* [Teks yang Diberikan]
★ ★ ★

Pada pasal 1 ayat 3 Permendikbud tersebut disebutkan bahwa program SPAB merupakan upaya pencegahan dan penanggulangan dampak bencana di satuan pendidikan. Kemudian, pada pasal 2 huruf a dinyatakan SPAB ini bertujuan untuk meningkatkan sumber daya di satuan pendidikan dalam menanggulangi dan mengurangi risiko bencana.
Adapun ruang lingkup penyelenggaraan program SPAB meliputi penyelenggaraan pada saat prabencana, layanan pendidikan dalam situasi darurat bencana dan pemulihan layanan pendidikan pascabencana.
Meski telah diundang sejak 22 Oktober 2019, namun efektvitas regulasi ini tak banyak terlihat. Kala terjadi bencana, lembaga-lembaga pendidikan umumnya kelabakan dan gagal memberikan layanan kepada masyarakat secara semestinya.
KORAN SINDO belum berhasil mendapat penjelasan apa penyebab Permendikbud ini tidak berjalan sesuai harapan. Kabiro Kerja Sama dan Hubungan Masyarakat Kemendikbud Hendarman saat dihubungi belum bersedia memberi penjelasan. “Silakan ke Dirjen PAUD Dikdasmen agar lebih akurat,” ucapnya. Namun, hingga berita ini diturunkan Direktur Jenderal Pendidikan Anak Usia Dini, Pendidikan Dasar, dan Menengah (Dirjen PAUD Dikdasmen) Jumeri dan Sesdirjen Sutanto belum menjawab permohonan wawancara.
Pelatihan Saja Tak Cukup
Maman Imanulhaq menilai pelatihan kesiapsiagaan yang sering digelar oleh sejumlah lembaga negara, seperti Basarnas dan BNPB, tidak cukup untuk meningkatkan kesadaran masyarakat. Alasannya, masyarakat harus diedukasi tentang cara hidup dalam mengelola sungai, saluran air, bibir pantai, lahan, hutan, dan gunung. “Itu harus diberikan melalui kurikulum pendidikan,” ucapnya.

★ ★ ★

Data yang diambil dari sebuah kumpulan:
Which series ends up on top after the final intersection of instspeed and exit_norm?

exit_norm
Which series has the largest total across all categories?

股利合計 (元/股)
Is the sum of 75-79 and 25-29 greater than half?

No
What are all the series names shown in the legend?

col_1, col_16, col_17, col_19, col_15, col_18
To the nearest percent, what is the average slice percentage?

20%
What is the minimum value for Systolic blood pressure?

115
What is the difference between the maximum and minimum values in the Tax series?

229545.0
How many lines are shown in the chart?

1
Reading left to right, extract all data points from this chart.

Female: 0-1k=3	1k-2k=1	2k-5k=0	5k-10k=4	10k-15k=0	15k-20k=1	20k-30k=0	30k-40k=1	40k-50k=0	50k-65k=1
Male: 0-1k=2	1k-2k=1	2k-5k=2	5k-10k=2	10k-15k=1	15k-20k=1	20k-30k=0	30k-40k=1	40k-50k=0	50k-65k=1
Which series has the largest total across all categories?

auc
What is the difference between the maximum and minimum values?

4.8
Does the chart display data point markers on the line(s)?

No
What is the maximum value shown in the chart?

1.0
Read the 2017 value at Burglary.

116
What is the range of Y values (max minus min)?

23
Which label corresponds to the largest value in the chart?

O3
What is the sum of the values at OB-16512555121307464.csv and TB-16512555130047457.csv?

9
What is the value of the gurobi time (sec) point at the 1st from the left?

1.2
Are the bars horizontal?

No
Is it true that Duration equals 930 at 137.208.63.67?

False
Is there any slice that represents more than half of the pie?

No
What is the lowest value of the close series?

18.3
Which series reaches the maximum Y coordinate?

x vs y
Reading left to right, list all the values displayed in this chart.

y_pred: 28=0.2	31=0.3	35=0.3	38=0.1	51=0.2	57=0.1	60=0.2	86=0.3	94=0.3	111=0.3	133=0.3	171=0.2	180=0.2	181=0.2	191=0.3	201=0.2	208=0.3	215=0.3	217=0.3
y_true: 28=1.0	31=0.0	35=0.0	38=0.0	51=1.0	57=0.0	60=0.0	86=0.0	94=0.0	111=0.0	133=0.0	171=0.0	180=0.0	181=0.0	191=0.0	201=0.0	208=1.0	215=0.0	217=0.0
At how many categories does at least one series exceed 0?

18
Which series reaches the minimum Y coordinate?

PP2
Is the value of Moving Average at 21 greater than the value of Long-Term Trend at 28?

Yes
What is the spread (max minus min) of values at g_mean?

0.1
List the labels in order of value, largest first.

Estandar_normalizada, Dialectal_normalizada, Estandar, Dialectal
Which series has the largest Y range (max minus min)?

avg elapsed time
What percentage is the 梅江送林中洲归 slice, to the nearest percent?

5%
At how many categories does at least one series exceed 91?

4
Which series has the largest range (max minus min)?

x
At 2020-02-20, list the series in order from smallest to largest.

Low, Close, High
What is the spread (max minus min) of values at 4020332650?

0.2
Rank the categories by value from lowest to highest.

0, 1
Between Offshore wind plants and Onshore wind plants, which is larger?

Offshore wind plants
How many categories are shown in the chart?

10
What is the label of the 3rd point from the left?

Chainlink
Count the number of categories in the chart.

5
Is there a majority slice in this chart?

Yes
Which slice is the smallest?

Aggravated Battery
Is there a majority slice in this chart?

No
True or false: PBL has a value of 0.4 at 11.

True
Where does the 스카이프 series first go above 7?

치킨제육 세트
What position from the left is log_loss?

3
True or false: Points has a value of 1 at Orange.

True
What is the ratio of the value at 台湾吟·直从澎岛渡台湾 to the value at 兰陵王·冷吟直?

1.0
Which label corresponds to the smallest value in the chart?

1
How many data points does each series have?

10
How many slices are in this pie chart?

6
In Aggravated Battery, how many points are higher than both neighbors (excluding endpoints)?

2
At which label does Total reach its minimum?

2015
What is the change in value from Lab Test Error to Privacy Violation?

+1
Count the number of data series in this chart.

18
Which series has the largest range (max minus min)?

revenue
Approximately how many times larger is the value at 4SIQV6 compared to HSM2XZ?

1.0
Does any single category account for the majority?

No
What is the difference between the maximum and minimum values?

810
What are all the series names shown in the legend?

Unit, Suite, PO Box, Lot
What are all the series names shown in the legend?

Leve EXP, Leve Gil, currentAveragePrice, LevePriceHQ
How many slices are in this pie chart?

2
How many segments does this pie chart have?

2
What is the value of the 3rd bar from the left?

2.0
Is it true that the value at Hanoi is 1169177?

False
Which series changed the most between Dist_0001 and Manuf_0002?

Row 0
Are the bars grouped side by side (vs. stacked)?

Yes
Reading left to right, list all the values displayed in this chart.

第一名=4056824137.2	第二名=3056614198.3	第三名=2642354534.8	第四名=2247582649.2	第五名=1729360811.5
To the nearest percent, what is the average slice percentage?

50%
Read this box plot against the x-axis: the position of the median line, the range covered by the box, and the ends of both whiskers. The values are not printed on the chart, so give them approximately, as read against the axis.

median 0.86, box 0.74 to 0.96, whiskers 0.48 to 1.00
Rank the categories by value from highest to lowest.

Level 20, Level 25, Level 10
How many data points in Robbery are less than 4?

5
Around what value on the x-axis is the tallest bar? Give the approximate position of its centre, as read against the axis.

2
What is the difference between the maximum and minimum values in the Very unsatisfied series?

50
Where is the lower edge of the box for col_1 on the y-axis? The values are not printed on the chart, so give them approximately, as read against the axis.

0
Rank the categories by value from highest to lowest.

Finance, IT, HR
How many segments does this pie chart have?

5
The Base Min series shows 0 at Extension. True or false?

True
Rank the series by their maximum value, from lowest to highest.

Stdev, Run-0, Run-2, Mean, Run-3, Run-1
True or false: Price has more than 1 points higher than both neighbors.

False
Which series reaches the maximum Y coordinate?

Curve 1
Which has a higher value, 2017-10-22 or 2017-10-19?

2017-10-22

★ ★ ★

* [Tugas] Tolong terjemahkan kalimat dari teks tentang program SPAB ini ke dalam bahasa Inggris: "Adapun ruang lingkup penyelenggaraan program SPAB meliputi penyelenggaraan pada saat prabencana, layanan pendidikan dalam situasi darurat bencana dan pemulihan layanan pendidikan pascabencana."

* [Jawaban Tertulis] The scope of implementing the SPAB program covers implementation during the pre-disaster period, educational services in disaster emergency situations, and the recovery of educational services after a disaster.